Prendre soin les uns des autres passe aussi par la création de groupes What's App, permettant d'envoyer à tous les membres de l'équipe des messages de soutien, d'immortaliser par des post les jugements de beauté et d'utilité portés sur le travail de l'équipe en tant de crise. Les technologies de l'information et de la communication (TIC) deviennent un atout en temps de crise, et permettent aux deux sites du GHC de se réunir quotidiennement en visioconférence lors de la cellule de crise. Les familles confinées peuvent elles aussi bénéficier de la « visio » pour contacter leur proche hospitalisé, via l'écran du patient en chambre, ce qui réchauffe leur cœur le temps d'une conversation.

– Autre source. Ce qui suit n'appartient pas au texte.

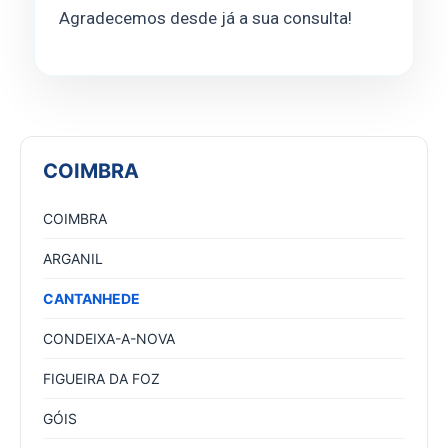
Agradecemos desde já a sua consulta!
COIMBRA
COIMBRA
ARGANIL
CANTANHEDE
CONDEIXA-A-NOVA
FIGUEIRA DA FOZ
GÓIS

Savoir accueillir les dons précieux

Au front, de nombreux dons remontent le moral des troupes. Les voisins de la rue offrent quotidiennement confiseries et desserts aux équipes, des restaurateurs offrent des repas aux soignants, des enfants font parvenir des dessins de soutien aux patients et aux soignants. Tant de petits bonheurs précieux dans un temps difficile et perturbé. Le président de l'association du GHC sollicite de nombreuses enseignes, qui offrent alors aux soignants du matériel de protection (poncho imperméables, masques, tabliers...). Les familles et connaissances de soignants eux aussi sont solidaires, par le don de visières ou de blouses de protection.

Bénéficier d'une reconnaissance hiérarchique, moteur de l'entraide au cœur de la crise

La direction du GHC est solidaire du personnel soignant dès le début de la crise. Des SMS exprimant reconnaissance et gratitude sont envoyés. Viennoiseries et repas sont offerts chaque jour à chaque collaborateur pendant la période de confinement. Directeur, directrice des ressources humaines, directrice de soins et président d'association sont accessibles, présents auprès des équipes qui sont félicitées pour leur travail auprès des patients. Autant de reconnaissance qui est vecteur de motivation malgré le contexte inédit et difficile, et qui renforce entraide et cohésion au sein de l'équipe fédérée autour de valeurs communes : prendre soin et humanisme.

Conclusion

Esprit d'équipe, entraide, adaptabilité, stratégie de coping, souci de l'autre, usage des TIC et enjeux de la reconnaissance ont permis aux équipes de mieux appréhender et vivre un changement important et imprévu dans un contexte inédit. D'une peur initiale de l'inconnu, l'union des personnels soignants, puisant dans leurs ressources les plus profondes et dans le sens de leur mission, ont su sortir grandis de cette expérience par le chemin de la résilience.

(1) Riezler K., « The social psychology of fear », The American Journal of Sociology, 1944, no 49, 6, p. 489-498.

(2) Lazarus R., Folkman S. Stress, appraisal and coping. New York: Springer Publishing Compagny, 1984.

(3) De Hennezel M., Le Souci de l'autre. Paris : Pocket, 2005.

(4) Hesbeen W. Prendre soin à l'hôpital : inscrire le soin infirmier dans une perspective soignante. Paris : Inter Éditions, Masson, 1997, p. 9

(5) Savatokski J., Le toucher-massage®. Paris : Lamarre, 2016.